[ASSIGNED TASK]:
Could you reproduce the material word for word, starting at its first line and stopping after the line that contains "todo: provide detailed", with that line included?

[SOURCE MATERIAL]:
§
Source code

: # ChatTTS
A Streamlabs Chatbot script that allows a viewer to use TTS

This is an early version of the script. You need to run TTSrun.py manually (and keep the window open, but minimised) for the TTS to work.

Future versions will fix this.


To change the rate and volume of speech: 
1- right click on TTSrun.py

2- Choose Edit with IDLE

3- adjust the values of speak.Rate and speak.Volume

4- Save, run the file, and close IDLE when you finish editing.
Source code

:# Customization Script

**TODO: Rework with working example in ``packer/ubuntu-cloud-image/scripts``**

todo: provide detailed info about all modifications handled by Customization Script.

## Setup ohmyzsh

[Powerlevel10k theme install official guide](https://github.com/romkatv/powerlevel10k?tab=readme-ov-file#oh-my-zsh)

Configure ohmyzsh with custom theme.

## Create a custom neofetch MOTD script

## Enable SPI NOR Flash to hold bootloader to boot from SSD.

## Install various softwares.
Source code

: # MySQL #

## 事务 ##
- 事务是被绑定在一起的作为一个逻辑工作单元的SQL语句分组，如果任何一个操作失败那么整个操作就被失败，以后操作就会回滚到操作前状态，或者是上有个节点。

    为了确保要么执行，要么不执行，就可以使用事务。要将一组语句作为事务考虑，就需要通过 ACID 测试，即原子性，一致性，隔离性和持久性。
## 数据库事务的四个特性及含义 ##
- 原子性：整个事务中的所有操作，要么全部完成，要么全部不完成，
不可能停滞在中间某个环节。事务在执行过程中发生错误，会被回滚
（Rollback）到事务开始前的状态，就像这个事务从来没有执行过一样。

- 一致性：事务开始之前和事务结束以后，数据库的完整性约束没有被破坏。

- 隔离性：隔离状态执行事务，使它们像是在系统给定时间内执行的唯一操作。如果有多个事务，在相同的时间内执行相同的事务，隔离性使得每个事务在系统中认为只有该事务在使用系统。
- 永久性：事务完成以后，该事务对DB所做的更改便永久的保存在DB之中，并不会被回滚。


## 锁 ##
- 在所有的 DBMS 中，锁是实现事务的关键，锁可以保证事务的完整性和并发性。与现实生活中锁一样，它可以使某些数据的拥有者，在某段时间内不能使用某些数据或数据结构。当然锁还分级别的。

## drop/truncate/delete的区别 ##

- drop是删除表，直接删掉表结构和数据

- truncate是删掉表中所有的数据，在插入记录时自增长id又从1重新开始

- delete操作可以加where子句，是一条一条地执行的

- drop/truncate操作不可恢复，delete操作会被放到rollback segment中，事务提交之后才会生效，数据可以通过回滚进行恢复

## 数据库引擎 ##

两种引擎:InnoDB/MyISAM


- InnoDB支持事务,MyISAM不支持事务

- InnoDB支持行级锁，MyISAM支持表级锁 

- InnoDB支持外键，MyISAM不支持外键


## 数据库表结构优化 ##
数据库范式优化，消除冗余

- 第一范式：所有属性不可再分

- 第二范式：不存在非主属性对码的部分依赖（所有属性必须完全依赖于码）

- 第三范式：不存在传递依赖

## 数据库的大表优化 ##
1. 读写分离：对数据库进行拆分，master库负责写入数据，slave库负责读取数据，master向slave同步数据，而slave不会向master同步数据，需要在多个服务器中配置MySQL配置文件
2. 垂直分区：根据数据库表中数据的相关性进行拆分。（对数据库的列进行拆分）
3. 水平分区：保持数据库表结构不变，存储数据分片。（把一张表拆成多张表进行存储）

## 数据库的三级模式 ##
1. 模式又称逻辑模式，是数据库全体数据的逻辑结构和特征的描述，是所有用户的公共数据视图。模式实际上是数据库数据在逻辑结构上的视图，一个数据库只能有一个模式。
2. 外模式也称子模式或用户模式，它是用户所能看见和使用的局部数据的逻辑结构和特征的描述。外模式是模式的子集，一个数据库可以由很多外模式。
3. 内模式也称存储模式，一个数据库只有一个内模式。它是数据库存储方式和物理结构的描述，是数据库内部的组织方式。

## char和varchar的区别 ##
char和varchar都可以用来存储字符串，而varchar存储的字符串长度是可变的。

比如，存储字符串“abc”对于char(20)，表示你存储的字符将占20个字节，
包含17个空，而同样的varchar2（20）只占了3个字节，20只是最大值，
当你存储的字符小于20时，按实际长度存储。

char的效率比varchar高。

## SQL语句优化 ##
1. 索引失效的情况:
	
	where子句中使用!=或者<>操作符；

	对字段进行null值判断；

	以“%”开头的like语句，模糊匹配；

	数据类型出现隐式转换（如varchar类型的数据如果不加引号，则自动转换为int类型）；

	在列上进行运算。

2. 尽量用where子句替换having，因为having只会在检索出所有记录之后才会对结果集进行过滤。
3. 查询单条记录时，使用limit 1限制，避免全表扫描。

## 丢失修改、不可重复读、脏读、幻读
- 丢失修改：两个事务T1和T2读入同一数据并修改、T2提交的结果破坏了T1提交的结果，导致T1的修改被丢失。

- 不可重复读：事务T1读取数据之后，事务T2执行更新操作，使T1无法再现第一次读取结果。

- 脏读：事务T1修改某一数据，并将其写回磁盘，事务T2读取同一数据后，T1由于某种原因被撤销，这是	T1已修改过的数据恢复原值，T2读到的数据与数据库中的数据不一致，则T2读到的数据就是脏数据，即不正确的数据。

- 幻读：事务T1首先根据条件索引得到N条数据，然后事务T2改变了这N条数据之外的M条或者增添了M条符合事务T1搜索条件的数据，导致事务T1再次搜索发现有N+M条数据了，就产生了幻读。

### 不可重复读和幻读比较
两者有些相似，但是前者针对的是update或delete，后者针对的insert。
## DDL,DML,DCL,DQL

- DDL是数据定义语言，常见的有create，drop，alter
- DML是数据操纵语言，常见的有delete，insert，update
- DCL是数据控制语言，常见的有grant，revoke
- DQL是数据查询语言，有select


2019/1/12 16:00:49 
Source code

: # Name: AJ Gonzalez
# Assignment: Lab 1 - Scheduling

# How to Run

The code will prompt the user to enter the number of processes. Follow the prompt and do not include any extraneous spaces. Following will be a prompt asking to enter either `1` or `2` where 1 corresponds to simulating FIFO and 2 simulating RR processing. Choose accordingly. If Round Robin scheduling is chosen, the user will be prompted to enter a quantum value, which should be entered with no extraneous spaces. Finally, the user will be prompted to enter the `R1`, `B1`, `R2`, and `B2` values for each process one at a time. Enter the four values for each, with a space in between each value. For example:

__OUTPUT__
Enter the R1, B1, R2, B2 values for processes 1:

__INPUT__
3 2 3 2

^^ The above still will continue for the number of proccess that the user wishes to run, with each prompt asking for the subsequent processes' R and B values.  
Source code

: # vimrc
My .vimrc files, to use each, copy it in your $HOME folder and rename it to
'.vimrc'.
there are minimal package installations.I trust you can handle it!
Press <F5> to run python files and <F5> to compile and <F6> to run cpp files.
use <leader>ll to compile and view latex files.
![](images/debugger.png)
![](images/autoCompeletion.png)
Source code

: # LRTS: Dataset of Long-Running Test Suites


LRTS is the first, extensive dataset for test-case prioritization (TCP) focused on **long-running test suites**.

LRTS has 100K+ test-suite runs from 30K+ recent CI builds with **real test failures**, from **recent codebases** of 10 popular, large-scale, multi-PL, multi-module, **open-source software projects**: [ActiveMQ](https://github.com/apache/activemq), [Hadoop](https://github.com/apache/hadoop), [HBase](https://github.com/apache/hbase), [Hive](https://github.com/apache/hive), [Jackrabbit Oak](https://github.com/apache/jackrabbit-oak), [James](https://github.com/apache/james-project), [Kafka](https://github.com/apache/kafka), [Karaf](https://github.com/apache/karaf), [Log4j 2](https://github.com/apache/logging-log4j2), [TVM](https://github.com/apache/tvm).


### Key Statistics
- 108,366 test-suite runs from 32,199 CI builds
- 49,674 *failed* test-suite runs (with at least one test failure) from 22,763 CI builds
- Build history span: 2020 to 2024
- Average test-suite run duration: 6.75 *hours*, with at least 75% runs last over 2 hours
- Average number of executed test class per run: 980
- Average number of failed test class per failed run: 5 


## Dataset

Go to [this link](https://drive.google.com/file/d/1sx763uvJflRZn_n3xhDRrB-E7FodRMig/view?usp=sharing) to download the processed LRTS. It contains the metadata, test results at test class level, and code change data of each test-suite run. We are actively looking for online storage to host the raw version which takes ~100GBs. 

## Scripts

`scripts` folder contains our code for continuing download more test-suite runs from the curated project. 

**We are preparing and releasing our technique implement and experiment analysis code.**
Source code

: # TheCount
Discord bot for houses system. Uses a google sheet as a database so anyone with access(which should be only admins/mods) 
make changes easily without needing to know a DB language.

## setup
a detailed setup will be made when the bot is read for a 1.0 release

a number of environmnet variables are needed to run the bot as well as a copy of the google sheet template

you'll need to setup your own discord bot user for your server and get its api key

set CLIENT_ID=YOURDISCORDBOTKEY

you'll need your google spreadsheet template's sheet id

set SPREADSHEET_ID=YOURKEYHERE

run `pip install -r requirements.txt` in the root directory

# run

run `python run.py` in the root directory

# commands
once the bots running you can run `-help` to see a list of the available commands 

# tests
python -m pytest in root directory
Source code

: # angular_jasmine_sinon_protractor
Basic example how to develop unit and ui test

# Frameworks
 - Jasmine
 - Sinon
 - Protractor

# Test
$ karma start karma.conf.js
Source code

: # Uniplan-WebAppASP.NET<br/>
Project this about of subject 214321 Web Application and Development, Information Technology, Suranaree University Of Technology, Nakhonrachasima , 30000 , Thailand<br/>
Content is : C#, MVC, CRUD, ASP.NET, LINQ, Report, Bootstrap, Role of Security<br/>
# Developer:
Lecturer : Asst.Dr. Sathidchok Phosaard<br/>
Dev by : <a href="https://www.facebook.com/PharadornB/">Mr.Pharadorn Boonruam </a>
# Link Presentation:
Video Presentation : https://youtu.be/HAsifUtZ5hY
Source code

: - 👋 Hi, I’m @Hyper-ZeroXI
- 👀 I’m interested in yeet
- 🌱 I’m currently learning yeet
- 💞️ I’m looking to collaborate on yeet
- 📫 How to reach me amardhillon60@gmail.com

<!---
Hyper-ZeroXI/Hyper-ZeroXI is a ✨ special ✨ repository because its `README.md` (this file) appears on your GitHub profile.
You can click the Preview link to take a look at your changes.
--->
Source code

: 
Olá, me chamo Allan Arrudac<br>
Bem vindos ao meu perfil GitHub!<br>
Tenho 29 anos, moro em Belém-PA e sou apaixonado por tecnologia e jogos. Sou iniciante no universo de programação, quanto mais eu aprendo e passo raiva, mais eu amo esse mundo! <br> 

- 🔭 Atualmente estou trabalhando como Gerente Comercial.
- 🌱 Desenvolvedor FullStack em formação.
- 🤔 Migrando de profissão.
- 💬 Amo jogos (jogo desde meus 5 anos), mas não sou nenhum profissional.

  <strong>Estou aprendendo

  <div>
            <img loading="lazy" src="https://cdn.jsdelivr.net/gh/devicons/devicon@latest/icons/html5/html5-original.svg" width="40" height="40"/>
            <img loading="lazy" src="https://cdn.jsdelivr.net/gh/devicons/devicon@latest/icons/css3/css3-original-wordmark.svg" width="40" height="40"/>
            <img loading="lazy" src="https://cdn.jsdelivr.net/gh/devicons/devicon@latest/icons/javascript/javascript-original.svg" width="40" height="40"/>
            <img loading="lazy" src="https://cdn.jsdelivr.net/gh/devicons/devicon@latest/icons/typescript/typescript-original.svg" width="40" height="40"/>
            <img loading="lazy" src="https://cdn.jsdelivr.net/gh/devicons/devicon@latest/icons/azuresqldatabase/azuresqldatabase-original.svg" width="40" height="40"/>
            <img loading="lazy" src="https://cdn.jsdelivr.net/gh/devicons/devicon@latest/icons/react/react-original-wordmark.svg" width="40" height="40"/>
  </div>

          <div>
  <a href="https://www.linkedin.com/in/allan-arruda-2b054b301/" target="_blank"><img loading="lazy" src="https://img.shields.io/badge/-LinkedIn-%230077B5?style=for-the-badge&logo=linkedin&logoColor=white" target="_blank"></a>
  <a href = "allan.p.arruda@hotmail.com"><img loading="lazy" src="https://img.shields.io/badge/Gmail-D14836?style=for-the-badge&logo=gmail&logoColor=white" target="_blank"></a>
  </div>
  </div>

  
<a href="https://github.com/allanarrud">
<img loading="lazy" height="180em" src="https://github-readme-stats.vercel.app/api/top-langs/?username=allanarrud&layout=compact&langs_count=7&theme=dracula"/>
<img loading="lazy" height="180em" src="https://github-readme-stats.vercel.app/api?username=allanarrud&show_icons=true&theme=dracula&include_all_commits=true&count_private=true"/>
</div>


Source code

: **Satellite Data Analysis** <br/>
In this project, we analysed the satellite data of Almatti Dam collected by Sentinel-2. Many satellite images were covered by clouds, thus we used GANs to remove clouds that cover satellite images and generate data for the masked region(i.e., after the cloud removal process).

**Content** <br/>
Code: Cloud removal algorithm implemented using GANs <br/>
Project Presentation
§
[RESPONSE AREA]:
Source code

: # ChatTTS
A Streamlabs Chatbot script that allows a viewer to use TTS

This is an early version of the script. You need to run TTSrun.py manually (and keep the window open, but minimised) for the TTS to work.

Future versions will fix this.


To change the rate and volume of speech: 
1- right click on TTSrun.py

2- Choose Edit with IDLE

3- adjust the values of speak.Rate and speak.Volume

4- Save, run the file, and close IDLE when you finish editing.
Source code

:# Customization Script

**TODO: Rework with working example in ``packer/ubuntu-cloud-image/scripts``**

todo: provide detailed info about all modifications handled by Customization Script.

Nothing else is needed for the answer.